The current report focuses on the two most popular osseous contouring surgeries—reduction malarplasty and mandibular angle reduction. Many techniques have been developed, and different osteotomy designs have been proposed to enhance outcomes and to minimize potential complications. Meticulous planning is especially important in osseous recontouring procedures to correct the square face type. Preventing injury to adjacent structures and having a clear understanding of the postsurgical complications are paramount. The purpose of this article is to review the surgical techniques and their considerations.
Preoperative evaluation and planning
Many patients can have soft tissue hypertrophy or atrophy, which together with the underlying osseous contours can influence their facial form. Evaluation of the square face should include a comprehensive examination of the midface, including the zygoma, masseter muscle, mandibular angle, and the vertical/horizontal position of the chin. Major features commonly seen in square-faced patients are (1) wide bilateral gonial width, (2) low gonial angle, (3) flat mandibular plane angle, (4) retrognathic appearance of the chin, and (5) short anterior face. In the context of mandibular form, the square face is usually described as a low gonial angle deformity, with the gonial angle smaller than 110° or 120°, and the mandibular plane angle was smaller than 20° or 30° ( Fig. 1 ).

= = = = = = =

# [WHAT YOU NEED TO DO]
Copy the passage on facial contouring surgery word for word, from "The current report" up to and including "and their considerations.".

Collected data entries

= = = = = = =

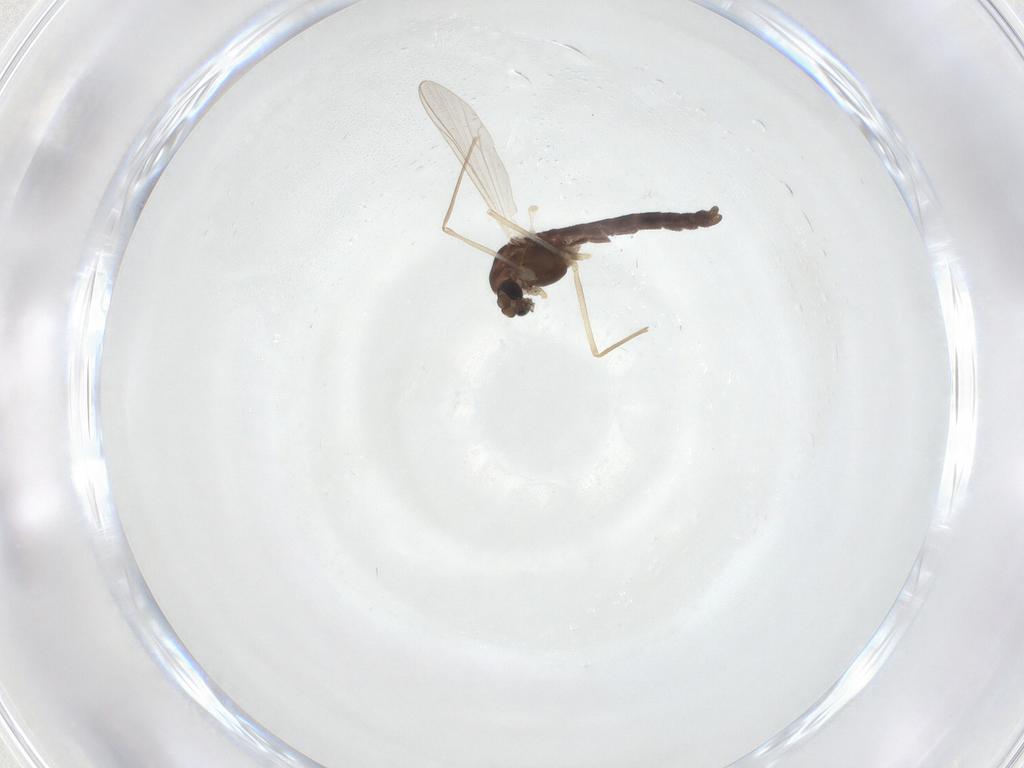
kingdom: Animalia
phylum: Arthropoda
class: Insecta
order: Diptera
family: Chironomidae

= = = = = = =

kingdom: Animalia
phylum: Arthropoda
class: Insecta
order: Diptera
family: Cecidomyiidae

= = = = = = =

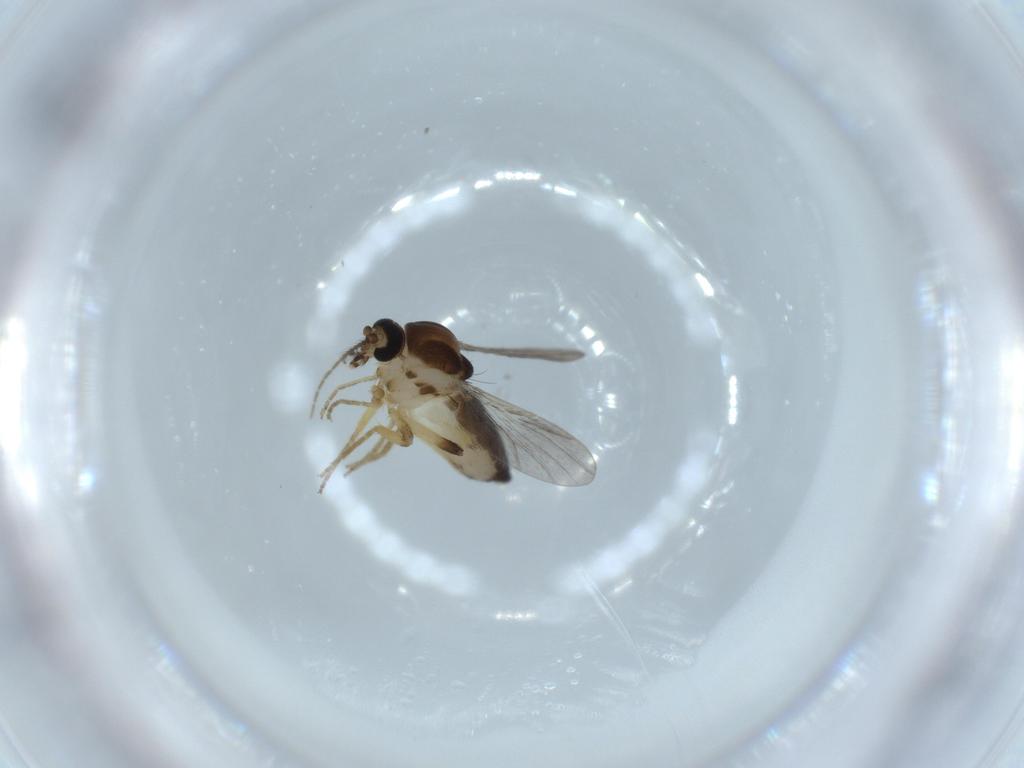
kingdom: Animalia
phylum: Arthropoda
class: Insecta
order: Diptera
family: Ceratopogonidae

= = = = = = =

# [TASK ANSWER]
The current report focuses on the two most popular osseous contouring surgeries—reduction malarplasty and mandibular angle reduction. Many techniques have been developed, and different osteotomy designs have been proposed to enhance outcomes and to minimize potential complications. Meticulous planning is especially important in osseous recontouring procedures to correct the square face type. Preventing injury to adjacent structures and having a clear understanding of the postsurgical complications are paramount. The purpose of this article is to review the surgical techniques and their considerations.